__Objective__: Could you copy out the passage on Arrival Syndrome below, word for word, from its first sentence through its last?

__Document passage__:
════════

It’s akin to a 4 year old placing the unfair expectation on one’s self that running as fast as the varsity track team is necessary. Such an expectation is bound to disappoint because the matter is a question of the order of magnitude in terms of ability. Simply put, no 4-year old can out run a varsity track team, not because of will or desire, but because of sheer difference in physical make-up. The same will come to be true for many people in different capacities.
And as a species, this is an organization of operation that we are striving to arrive at. But while many fear this is to spell the end, or the arrival of some end for their own profession, such a fear is again a matter of the unhealthy ‘arrival syndrome’.
We have only a certain and undetermined amount of time alive, and our usefulness during that time is less determined by external forces that might subsume our abilities and more by our willingness to engage with new things during the time we are conscious.
The Arrival Syndrome is really a curse that leads one to believe that eventually some kind of safe, stable place will be achieved in perpetuity. Unfortunately, if the past, or principles derived there from are to be of any use, it’s clear that security is never a permanent state of affairs. We are better off anticipating random sorts of change that disrupt our regular patterns and challenge our ability to figure things out.
The unlearned wisdom of Arrival Syndrome is to realize that living means never arriving, and that death –with religious precepts placed to the side- is an arrival to nowhere. Our only option in this paradoxical situation is to be forced to move onwards towards some better, more knowledgeable and improved state. We can do this only by learning and stretching our stubborn minds to understand what formerly made us disgruntled with confusion.
Having ‘Arrival Syndrome’ is simple to think that there is some place to arrive at or some goal to achieve. There is always somewhere beyond to which we can strive. Having some destination in mind simply spells the beginning of our own atrophy, from which we slowly degrade towards confusion, sedentary laxity, and to which we ultimately mount the slippery slope to death.
As Dylan Thomas once wrote,
our humanity as a living, breathing, fighting species is best expressed as an effort to: “rage, rage, rage against the dying of the light.”
For there is nowhere good to which we can arrive, but only onwards in an effort to improve the life we live and the lives lived by all those we might possibly touch.

════════

__Collected data__:
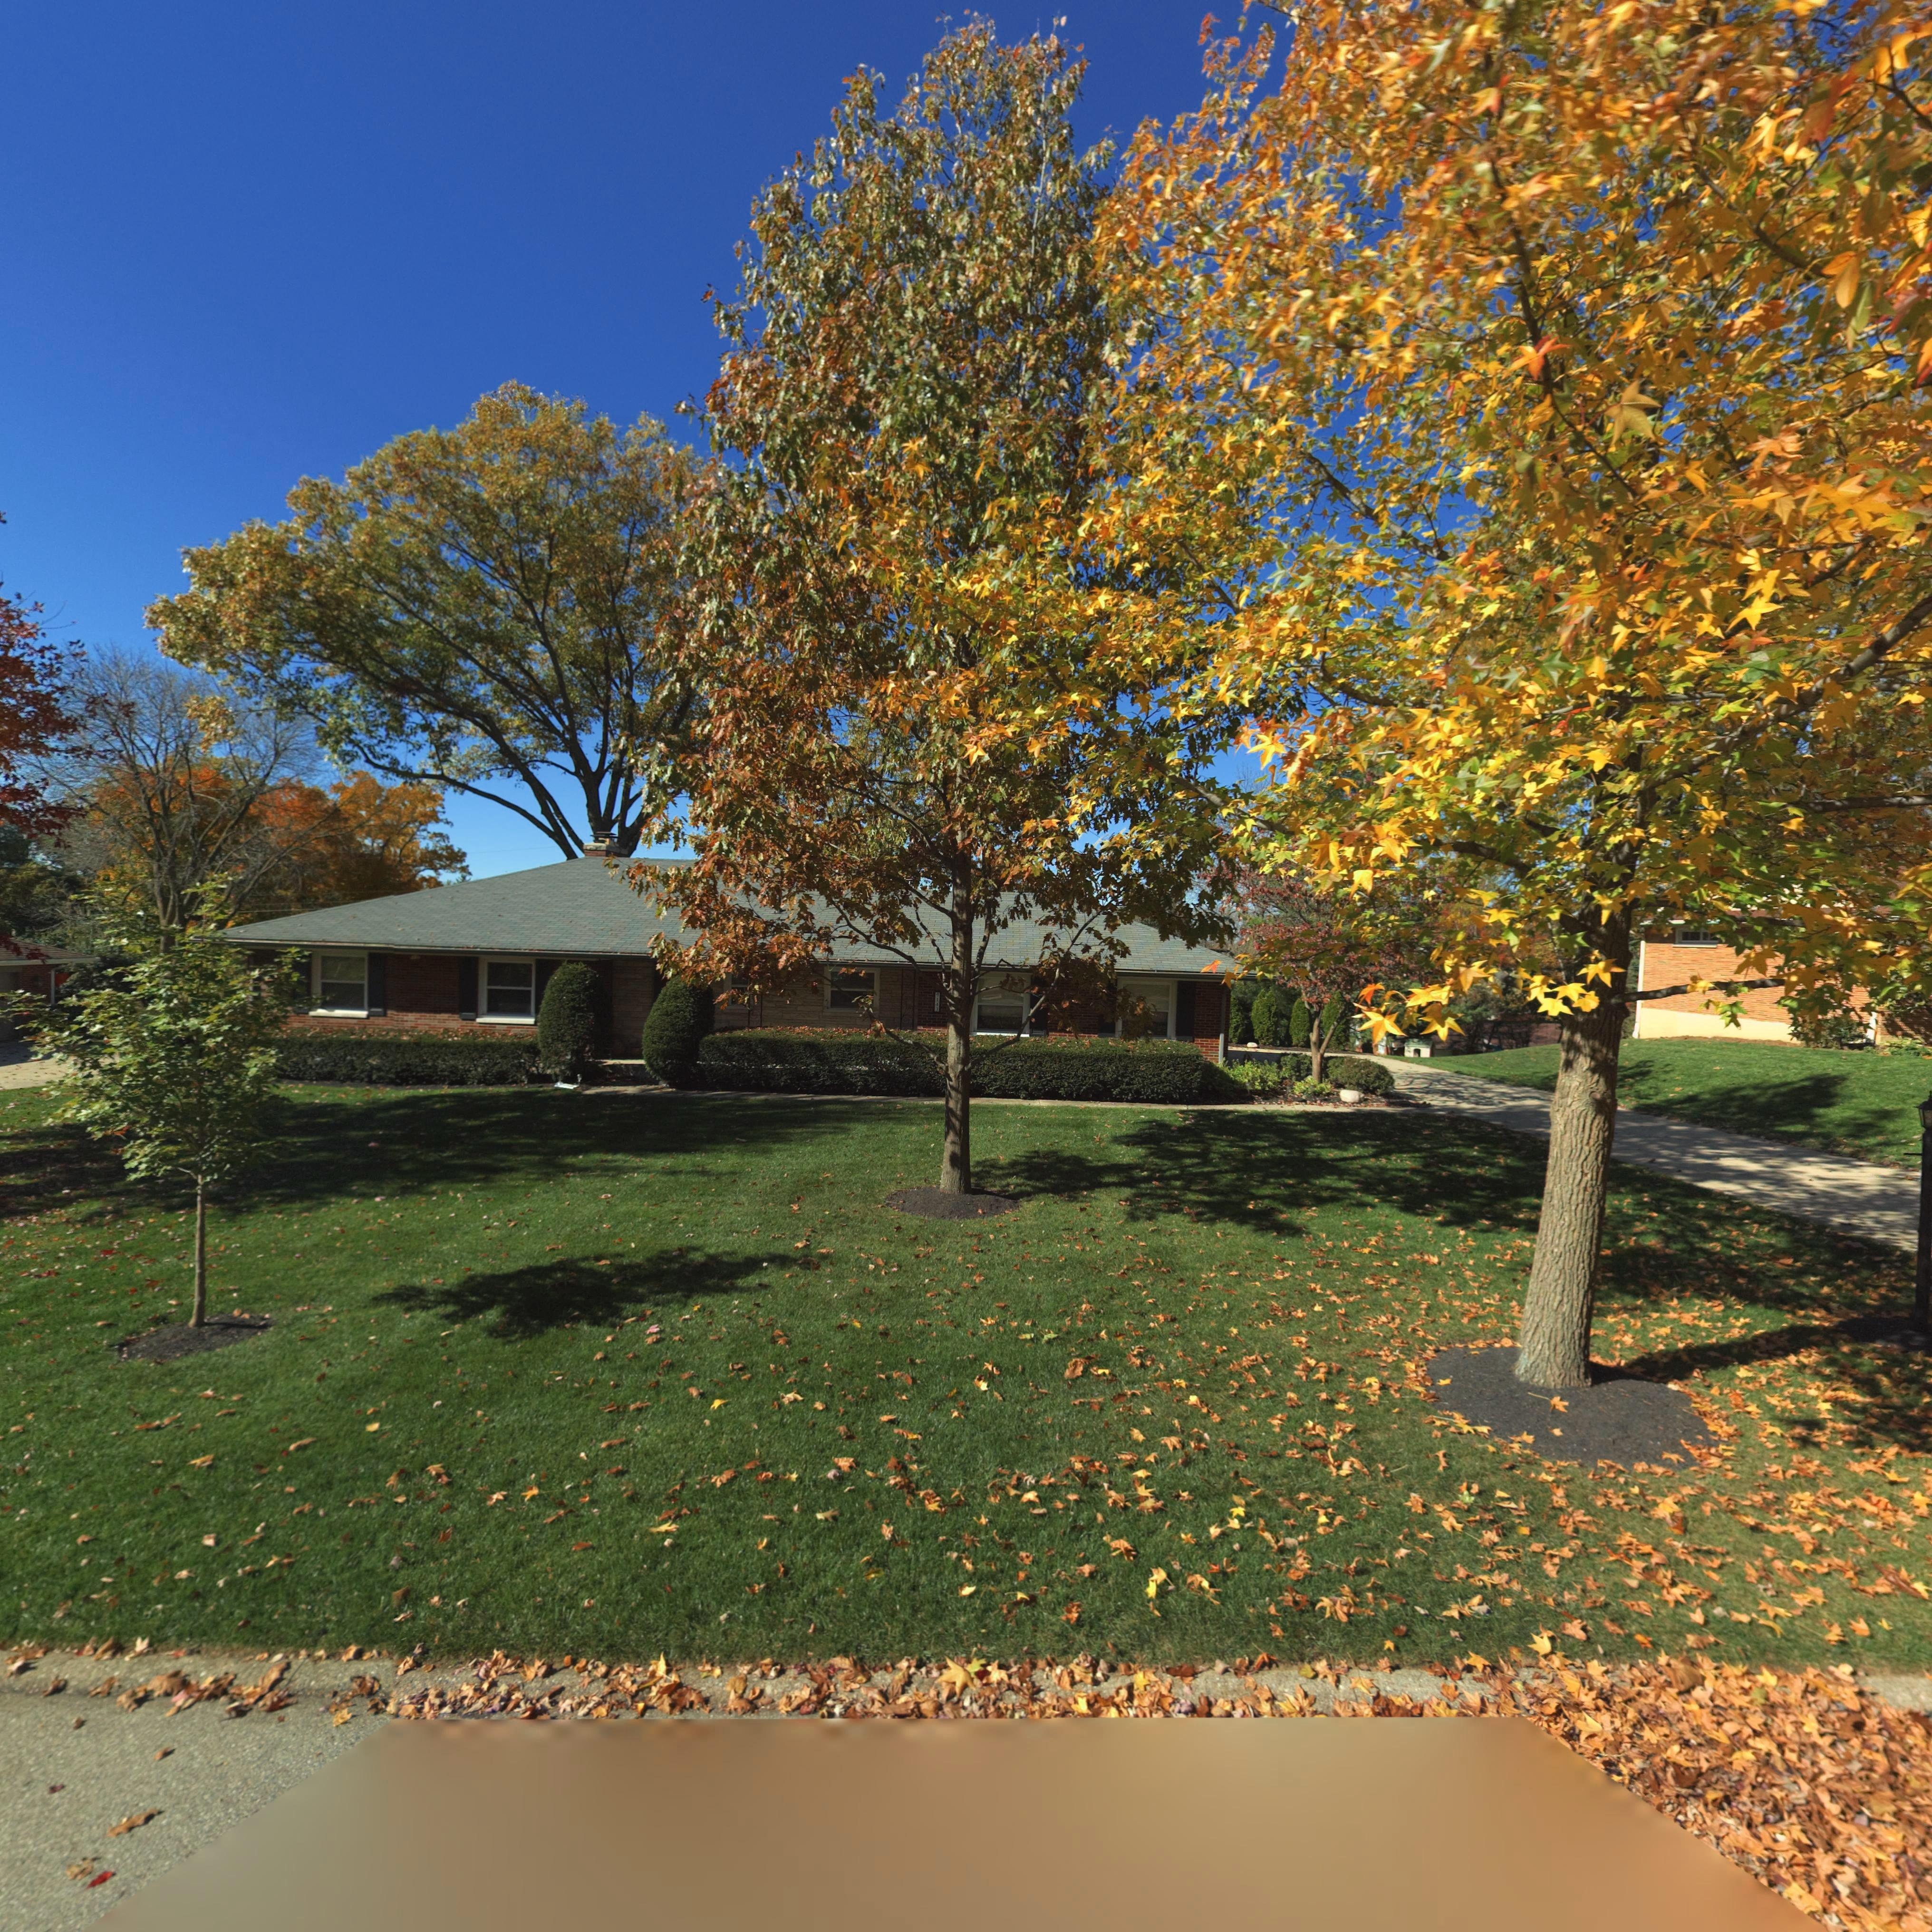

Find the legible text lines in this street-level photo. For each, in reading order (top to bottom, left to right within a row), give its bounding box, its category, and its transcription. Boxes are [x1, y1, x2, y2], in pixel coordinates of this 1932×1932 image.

[935, 992, 939, 1012] StreetNumber: 4143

════════

__Task output__:
It’s akin to a 4 year old placing the unfair expectation on one’s self that running as fast as the varsity track team is necessary. Such an expectation is bound to disappoint because the matter is a question of the order of magnitude in terms of ability. Simply put, no 4-year old can out run a varsity track team, not because of will or desire, but because of sheer difference in physical make-up. The same will come to be true for many people in different capacities.
And as a species, this is an organization of operation that we are striving to arrive at. But while many fear this is to spell the end, or the arrival of some end for their own profession, such a fear is again a matter of the unhealthy ‘arrival syndrome’.
We have only a certain and undetermined amount of time alive, and our usefulness during that time is less determined by external forces that might subsume our abilities and more by our willingness to engage with new things during the time we are conscious.
The Arrival Syndrome is really a curse that leads one to believe that eventually some kind of safe, stable place will be achieved in perpetuity. Unfortunately, if the past, or principles derived there from are to be of any use, it’s clear that security is never a permanent state of affairs. We are better off anticipating random sorts of change that disrupt our regular patterns and challenge our ability to figure things out.
The unlearned wisdom of Arrival Syndrome is to realize that living means never arriving, and that death –with religious precepts placed to the side- is an arrival to nowhere. Our only option in this paradoxical situation is to be forced to move onwards towards some better, more knowledgeable and improved state. We can do this only by learning and stretching our stubborn minds to understand what formerly made us disgruntled with confusion.
Having ‘Arrival Syndrome’ is simple to think that there is some place to arrive at or some goal to achieve. There is always somewhere beyond to which we can strive. Having some destination in mind simply spells the beginning of our own atrophy, from which we slowly degrade towards confusion, sedentary laxity, and to which we ultimately mount the slippery slope to death.
As Dylan Thomas once wrote,
our humanity as a living, breathing, fighting species is best expressed as an effort to: “rage, rage, rage against the dying of the light.”
For there is nowhere good to which we can arrive, but only onwards in an effort to improve the life we live and the lives lived by all those we might possibly touch.